The means by which parthenogenesis works as a reproductive mode can be complex. For example, the entry of the sperm into the ripe egg is usually the trigger for development to begin, so how is development triggered in the absence of fertilization? And what happens to the normal chromosomal reduction divisions of meiosis, when no sperm arrives to restore the diploid number? The references to this article will lead you to some of the answers.

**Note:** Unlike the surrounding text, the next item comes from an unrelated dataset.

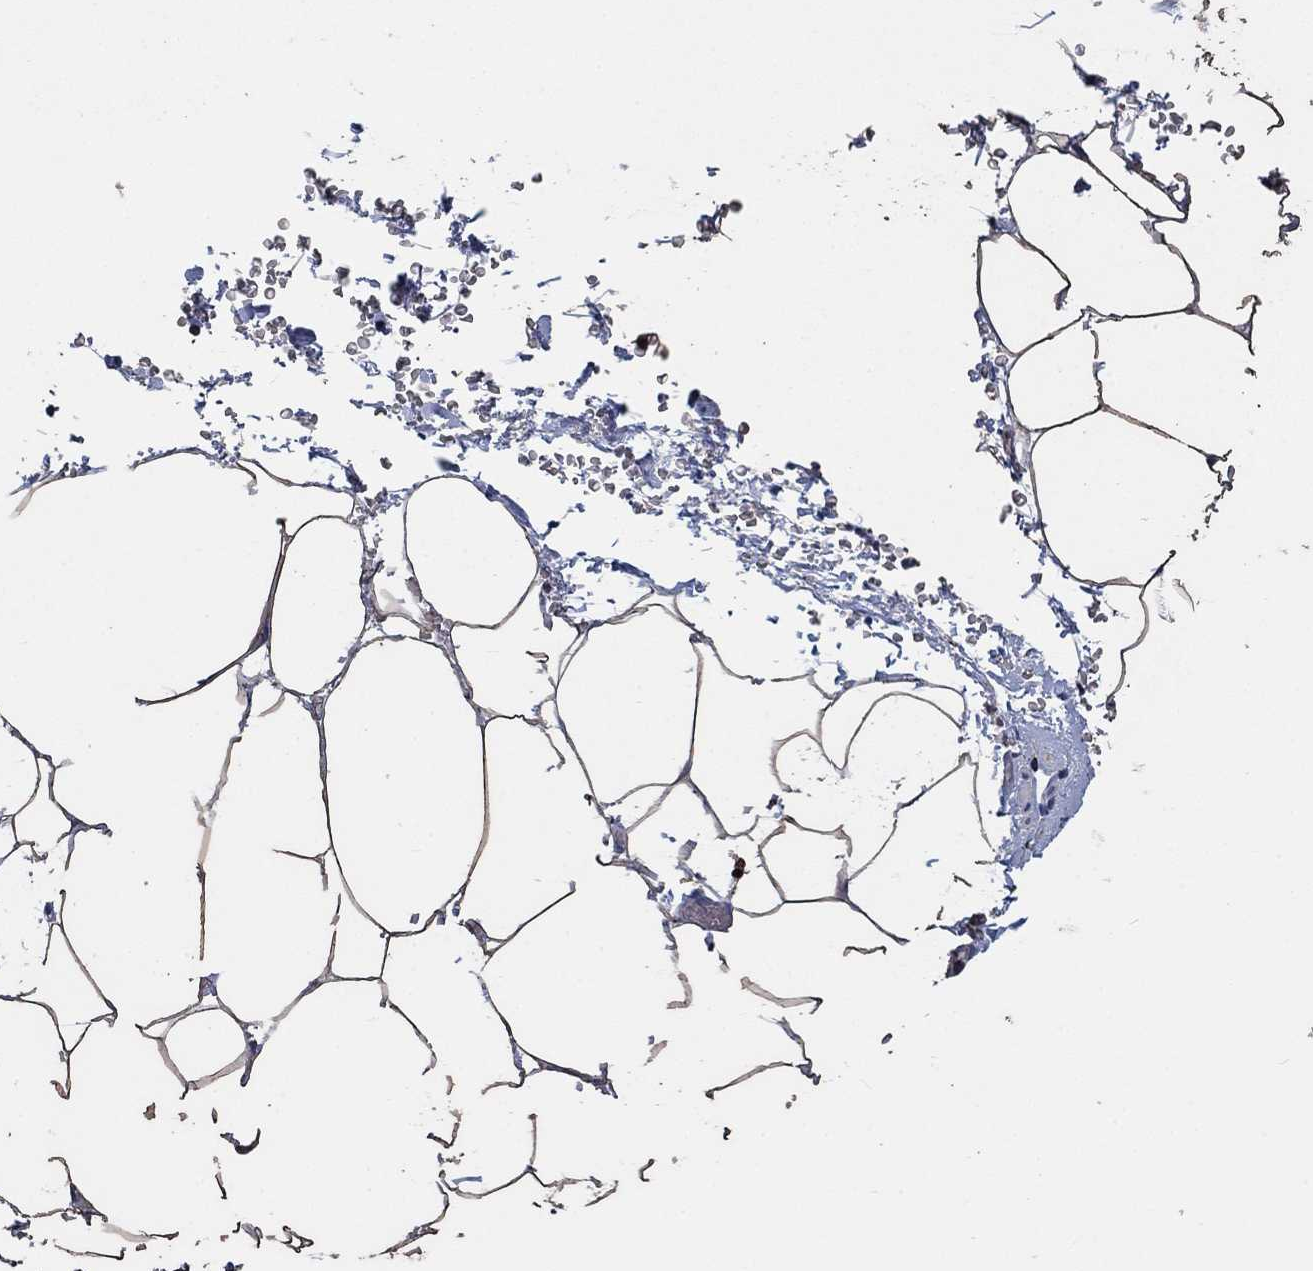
{"staining": {"intensity": "moderate", "quantity": "<25%", "location": "cytoplasmic/membranous"}, "tissue": "adipose tissue", "cell_type": "Adipocytes", "image_type": "normal", "snomed": [{"axis": "morphology", "description": "Normal tissue, NOS"}, {"axis": "topography", "description": "Soft tissue"}, {"axis": "topography", "description": "Adipose tissue"}, {"axis": "topography", "description": "Vascular tissue"}, {"axis": "topography", "description": "Peripheral nerve tissue"}], "caption": "An image of human adipose tissue stained for a protein reveals moderate cytoplasmic/membranous brown staining in adipocytes. (DAB IHC, brown staining for protein, blue staining for nuclei).", "gene": "NCEH1", "patient": {"sex": "male", "age": 68}}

You might also ask: does parthenogenesis also occur in amphibians? So far, it has not been reported, but there are unisexual species of amphibians, though they do not reproduce by parthenogenesis: a story for another day.
References
Booth et al. (2012). Facultative parthenogenesis discovered in wild vertebrates. Biology Letters 8, 983-5.
Booth et al. (2023). Discovery of facultative parthenogenesis in a new world crocodile. Biology Letters 19, 20230129.
Crews et al. (1986). Behavioural facilitation of reproduction in sexual and unisexual whiptail lizards. PNAS 83, 9547-9550.
Neaves and Baumann (2011). Unisexual reproduction among vertebrates. Trends in Genetics 27, 81-88.
Spangenburg et al. (2020). Cytogenetic mechanisms of unisexuality in rock lizards. Scientific Reports 10, 8697.
Watts et al. (2006). Parthenogenesis in Komodo dragons. Nature 444, 1021-2.